Rates Rising = Less Spending = Looming Recession. Right?

That’s what I expected. I’ve been puzzled by how the Fed’s rate increases haven’t significantly reduced consumer spending. I mean I was not surprised at the level of spending that was going on after the COVID Cash Boondoggle. But by the beginning of this year, I figured (and had read) that most of that cash was back in circulation. Not to mention that job growth has been slowing and student-debt loan repayments have begun again.

A recent piece by Gwynn Guilford in the WSJ shed light on the conundrum. It’s about the spending habits of my generation. Baby Boomers, 65 and older.

In August, 17.7% of the population was 65 or older, according to the US Census Bureau. That was, Guilford noted, “the highest on record going back to 1920 and up sharply from 13% in 2010.”

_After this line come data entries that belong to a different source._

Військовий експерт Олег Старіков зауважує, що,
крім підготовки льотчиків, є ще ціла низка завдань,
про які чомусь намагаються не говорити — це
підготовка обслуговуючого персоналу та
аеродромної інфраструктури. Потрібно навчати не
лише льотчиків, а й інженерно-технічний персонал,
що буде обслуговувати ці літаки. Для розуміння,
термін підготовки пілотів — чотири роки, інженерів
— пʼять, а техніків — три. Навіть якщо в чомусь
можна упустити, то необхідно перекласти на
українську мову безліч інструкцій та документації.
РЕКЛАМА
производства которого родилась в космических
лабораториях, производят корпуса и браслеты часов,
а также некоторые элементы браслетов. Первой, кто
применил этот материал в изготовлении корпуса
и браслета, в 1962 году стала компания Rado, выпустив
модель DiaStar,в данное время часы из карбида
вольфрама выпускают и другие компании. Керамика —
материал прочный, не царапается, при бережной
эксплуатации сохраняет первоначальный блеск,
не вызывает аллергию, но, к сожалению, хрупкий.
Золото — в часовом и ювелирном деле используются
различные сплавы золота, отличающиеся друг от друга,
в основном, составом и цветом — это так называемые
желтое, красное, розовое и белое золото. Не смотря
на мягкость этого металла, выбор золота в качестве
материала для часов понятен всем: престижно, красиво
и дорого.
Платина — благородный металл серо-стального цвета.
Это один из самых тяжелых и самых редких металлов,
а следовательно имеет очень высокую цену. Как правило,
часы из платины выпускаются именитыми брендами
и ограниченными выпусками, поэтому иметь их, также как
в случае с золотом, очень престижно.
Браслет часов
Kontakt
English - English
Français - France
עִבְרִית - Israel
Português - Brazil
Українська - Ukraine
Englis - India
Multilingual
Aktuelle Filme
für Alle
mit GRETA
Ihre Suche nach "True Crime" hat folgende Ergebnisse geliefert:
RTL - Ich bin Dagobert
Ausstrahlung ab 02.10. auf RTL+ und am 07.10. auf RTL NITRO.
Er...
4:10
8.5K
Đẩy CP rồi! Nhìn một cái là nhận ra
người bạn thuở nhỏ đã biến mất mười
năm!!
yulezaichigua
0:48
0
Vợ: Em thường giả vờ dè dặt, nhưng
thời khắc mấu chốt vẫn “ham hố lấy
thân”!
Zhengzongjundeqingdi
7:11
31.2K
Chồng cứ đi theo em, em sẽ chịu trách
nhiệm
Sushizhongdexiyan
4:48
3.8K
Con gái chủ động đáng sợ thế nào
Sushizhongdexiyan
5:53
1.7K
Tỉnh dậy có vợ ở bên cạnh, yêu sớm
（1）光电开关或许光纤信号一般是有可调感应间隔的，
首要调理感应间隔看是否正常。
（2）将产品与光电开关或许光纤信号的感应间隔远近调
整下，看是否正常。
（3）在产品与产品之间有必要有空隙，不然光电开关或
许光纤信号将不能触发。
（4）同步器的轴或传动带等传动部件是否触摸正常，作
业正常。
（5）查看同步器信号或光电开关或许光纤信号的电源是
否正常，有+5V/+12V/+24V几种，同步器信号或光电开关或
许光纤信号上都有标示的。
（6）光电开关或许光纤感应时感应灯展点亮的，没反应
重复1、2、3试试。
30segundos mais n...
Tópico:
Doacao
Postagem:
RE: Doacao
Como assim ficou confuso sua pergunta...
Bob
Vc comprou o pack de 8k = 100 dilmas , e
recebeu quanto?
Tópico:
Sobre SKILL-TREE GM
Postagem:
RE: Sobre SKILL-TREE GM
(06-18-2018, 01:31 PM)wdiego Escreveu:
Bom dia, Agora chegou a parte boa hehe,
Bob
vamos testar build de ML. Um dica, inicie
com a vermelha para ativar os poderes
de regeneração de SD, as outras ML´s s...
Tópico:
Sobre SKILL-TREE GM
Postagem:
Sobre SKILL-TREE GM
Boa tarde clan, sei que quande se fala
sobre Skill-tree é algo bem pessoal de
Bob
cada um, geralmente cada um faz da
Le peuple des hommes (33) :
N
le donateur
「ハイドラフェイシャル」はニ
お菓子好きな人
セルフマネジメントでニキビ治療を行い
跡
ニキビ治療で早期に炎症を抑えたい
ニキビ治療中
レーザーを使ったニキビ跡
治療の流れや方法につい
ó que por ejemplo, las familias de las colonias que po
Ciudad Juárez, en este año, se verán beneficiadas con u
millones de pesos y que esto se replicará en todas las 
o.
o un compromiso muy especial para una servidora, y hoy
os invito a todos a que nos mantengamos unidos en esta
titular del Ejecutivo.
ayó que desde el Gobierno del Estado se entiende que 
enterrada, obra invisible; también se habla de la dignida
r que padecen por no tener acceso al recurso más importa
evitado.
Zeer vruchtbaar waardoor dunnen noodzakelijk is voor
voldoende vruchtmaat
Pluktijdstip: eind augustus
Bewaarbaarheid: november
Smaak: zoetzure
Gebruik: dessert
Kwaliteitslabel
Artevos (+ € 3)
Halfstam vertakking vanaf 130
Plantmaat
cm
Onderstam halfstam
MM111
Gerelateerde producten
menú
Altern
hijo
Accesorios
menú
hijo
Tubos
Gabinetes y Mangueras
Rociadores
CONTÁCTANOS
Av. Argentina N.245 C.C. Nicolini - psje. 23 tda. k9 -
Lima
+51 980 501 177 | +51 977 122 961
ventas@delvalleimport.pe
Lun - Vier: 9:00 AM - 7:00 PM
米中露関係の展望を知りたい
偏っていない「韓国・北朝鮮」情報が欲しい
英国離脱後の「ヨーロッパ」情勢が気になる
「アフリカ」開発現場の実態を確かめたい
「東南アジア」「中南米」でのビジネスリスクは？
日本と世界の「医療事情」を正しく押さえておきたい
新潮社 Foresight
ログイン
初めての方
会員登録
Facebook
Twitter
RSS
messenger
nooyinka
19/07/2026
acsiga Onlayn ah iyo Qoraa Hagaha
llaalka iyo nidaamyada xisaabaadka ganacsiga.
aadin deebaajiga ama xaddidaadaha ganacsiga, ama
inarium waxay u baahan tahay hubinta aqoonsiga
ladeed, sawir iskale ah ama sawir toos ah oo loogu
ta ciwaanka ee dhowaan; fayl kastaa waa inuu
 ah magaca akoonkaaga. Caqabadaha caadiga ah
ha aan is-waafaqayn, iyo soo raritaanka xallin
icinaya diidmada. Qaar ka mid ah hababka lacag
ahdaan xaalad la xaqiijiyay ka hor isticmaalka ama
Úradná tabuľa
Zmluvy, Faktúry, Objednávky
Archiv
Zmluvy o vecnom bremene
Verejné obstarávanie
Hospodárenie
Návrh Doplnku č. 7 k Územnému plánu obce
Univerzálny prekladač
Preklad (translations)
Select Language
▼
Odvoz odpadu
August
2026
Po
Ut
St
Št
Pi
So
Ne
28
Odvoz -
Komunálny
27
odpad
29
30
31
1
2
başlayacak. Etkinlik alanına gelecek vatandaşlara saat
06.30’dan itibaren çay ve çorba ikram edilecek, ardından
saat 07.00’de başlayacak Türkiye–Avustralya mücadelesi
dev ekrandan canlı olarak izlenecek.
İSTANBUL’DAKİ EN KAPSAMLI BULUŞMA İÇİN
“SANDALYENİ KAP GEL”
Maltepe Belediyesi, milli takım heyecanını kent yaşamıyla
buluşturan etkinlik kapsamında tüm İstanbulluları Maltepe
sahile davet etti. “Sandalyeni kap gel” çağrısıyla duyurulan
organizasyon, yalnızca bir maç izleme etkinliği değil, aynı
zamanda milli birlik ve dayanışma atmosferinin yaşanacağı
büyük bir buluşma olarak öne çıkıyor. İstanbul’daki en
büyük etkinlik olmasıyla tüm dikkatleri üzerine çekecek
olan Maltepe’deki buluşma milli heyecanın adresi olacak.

“The elderly aren’t just more numerous,” she wrote. “Their finances are relatively healthy, and they have less need to borrow (such as to buy a house) and are less at risk of layoffs than other consumers.”

Added to that, they have less debt than their children and fewer big purchases in their futures – like new homes or college funds – to spend money on.

And listen to this: As a group, they are sitting on $771 trillion in wealth!